We have demonstrated previously that PAMPS, PAS, and PSS inhibit microvessel formation in the rat aorta-ring assay and prevent the vascularization of the chick embryo CAM. In contrast, PVS did not exert antiangiogenic activity in either system (Liekens et al., 1997). It must be pointed out that angiogenesis occurs in the absence of exogenously added molecules both in the rat aorta-ring assay and in the CAM assay, indicating that polysulfonates act on endogenously released angiogenic factors. Among them, endogenous FGF-2 is a likely candidate. Indeed, neutralizing anti-FGF-2 antibodies decrease significantly the angiogenic process in both experimental models (Villaschi and Nicosia, 1993; Ribatti et al., 1995).
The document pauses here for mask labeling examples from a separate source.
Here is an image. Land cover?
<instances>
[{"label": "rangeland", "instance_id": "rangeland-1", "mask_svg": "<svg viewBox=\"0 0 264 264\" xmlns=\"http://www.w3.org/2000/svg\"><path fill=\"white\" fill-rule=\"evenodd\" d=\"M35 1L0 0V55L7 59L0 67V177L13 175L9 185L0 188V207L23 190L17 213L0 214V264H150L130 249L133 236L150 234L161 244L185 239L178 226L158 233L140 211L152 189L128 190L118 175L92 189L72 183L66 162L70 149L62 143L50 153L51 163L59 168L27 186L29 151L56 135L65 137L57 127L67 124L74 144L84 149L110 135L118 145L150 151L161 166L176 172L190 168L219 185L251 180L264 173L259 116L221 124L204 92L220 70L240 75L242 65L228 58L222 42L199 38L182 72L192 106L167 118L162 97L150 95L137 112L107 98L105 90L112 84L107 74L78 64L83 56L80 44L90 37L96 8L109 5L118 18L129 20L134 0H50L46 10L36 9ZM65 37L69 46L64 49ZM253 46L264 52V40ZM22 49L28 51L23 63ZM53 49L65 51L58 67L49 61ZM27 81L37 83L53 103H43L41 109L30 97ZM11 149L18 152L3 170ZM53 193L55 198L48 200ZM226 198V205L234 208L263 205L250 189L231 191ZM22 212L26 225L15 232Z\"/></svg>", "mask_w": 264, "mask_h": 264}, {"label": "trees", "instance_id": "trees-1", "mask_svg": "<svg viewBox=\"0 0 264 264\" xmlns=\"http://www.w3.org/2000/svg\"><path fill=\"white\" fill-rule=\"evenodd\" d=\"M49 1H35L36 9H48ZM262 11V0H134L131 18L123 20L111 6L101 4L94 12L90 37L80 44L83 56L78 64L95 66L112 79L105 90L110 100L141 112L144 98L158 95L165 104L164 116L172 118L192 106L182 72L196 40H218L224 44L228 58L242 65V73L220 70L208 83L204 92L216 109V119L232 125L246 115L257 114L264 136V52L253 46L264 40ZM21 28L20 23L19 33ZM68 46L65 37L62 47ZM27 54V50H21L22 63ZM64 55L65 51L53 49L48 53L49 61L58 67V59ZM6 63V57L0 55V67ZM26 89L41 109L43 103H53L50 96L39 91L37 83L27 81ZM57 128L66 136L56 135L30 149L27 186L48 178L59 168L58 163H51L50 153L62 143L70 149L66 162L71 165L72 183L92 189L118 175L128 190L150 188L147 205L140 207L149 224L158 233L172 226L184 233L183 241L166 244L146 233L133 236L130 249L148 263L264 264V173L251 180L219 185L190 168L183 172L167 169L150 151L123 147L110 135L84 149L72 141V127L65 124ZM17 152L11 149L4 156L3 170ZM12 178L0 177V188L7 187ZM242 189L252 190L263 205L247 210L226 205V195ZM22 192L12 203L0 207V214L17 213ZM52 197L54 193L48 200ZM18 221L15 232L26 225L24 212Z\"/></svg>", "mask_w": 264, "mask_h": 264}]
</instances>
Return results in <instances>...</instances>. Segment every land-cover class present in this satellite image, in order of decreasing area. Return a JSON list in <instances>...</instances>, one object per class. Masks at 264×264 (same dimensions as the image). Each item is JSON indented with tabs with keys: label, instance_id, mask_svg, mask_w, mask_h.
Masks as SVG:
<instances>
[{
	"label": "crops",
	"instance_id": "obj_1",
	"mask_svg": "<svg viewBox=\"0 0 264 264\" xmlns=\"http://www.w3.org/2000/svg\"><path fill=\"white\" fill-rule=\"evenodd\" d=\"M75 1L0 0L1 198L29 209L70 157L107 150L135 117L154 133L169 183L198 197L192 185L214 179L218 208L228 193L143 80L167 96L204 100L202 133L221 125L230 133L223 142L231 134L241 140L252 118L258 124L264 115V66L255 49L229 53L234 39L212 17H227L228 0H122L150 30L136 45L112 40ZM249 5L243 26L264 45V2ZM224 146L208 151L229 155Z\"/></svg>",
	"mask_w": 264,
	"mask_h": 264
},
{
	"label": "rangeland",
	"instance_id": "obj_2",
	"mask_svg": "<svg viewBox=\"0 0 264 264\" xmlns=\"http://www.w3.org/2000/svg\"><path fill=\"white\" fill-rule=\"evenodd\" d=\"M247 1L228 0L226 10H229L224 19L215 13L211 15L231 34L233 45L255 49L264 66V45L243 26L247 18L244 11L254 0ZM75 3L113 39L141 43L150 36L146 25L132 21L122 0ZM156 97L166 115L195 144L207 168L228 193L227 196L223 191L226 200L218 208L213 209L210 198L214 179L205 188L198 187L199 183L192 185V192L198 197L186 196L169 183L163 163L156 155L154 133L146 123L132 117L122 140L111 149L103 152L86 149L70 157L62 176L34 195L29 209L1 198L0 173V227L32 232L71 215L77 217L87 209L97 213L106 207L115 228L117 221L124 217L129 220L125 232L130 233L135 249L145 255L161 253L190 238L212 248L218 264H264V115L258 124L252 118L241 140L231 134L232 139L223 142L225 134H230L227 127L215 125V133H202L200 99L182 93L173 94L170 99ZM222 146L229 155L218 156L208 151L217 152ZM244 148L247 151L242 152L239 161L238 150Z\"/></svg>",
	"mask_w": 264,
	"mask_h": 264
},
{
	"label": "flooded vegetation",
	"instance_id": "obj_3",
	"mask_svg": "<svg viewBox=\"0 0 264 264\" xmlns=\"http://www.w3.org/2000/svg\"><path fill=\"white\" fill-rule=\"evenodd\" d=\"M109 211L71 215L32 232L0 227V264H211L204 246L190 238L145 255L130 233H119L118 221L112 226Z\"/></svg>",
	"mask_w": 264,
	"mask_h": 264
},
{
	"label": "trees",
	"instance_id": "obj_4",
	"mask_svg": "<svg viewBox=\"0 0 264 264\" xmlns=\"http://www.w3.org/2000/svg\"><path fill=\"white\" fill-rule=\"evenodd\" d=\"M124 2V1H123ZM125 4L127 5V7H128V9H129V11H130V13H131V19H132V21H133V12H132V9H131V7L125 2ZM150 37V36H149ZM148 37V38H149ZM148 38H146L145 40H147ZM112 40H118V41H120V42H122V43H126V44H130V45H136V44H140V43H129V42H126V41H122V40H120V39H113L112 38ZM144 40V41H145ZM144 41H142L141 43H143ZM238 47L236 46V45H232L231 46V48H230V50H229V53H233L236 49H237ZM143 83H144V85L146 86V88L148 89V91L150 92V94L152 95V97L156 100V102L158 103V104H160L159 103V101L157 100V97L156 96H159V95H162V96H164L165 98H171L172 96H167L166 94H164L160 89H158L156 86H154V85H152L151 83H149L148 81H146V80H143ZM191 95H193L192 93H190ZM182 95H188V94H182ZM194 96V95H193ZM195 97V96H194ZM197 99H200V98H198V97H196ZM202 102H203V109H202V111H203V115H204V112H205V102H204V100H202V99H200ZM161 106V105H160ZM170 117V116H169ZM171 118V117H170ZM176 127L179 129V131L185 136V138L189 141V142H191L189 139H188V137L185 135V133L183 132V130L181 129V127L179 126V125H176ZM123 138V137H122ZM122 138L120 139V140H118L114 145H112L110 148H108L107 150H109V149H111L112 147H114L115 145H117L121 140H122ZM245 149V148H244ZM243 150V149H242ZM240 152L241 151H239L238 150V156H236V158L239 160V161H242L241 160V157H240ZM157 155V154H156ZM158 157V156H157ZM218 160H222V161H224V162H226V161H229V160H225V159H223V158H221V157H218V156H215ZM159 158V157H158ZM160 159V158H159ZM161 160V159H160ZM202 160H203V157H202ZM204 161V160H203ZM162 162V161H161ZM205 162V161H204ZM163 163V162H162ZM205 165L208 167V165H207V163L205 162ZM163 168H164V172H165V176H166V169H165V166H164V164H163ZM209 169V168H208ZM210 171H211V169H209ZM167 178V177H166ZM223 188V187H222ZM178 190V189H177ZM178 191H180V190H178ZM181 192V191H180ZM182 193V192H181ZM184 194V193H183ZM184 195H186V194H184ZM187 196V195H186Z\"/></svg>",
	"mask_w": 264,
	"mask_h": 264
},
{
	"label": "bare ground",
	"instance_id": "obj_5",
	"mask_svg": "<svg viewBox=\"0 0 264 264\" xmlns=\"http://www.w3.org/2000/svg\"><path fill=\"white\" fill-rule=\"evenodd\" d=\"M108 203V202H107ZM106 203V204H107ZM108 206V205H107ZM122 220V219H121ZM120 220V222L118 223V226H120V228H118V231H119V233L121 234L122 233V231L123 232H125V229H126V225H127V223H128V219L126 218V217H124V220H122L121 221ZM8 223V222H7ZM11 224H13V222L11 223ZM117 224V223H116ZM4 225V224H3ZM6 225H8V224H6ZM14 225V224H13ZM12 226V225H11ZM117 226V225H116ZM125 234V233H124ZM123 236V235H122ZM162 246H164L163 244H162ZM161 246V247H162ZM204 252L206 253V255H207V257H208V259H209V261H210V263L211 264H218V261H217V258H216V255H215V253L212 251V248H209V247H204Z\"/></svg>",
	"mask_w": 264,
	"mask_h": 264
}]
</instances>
We have also demonstrated that polysulfonates inhibit cell proliferation induced by FGF-2 in cultured human umbilical vein endothelial cells (Liekens et al., 1997). Here we extend these observations by demonstrating the capacity of these compounds to interact directly with FGF-2 and to affect its receptor-binding capacity and biological activity in cultured endothelial cells of different origin. Taken together, our data identify FGF-2 as a target for the antiangiogenic action of polysulfonates. It must be pointed out, however, that various angiogenic factors besides FGF-2 (including other members of the FGF family, isoforms of vascular endothelial growth factor and placenta growth factor, hepatocyte growth factor, angiogenin, interleukin-8, and HIV-1 Tat protein) share the capacity to interact with heparin and may thus be assumed to interact with polysulfonates as well. Further studies are required to assess the susceptibilities of the various heparin-binding angiogenic factors to this class of compounds.

The potent FGF-2 antagonist and antiangiogenic activity of PSS, PAS, and PAMPS suggest their possible use as drug candidates in the therapy of angiogenesis-related diseases and solid tumors.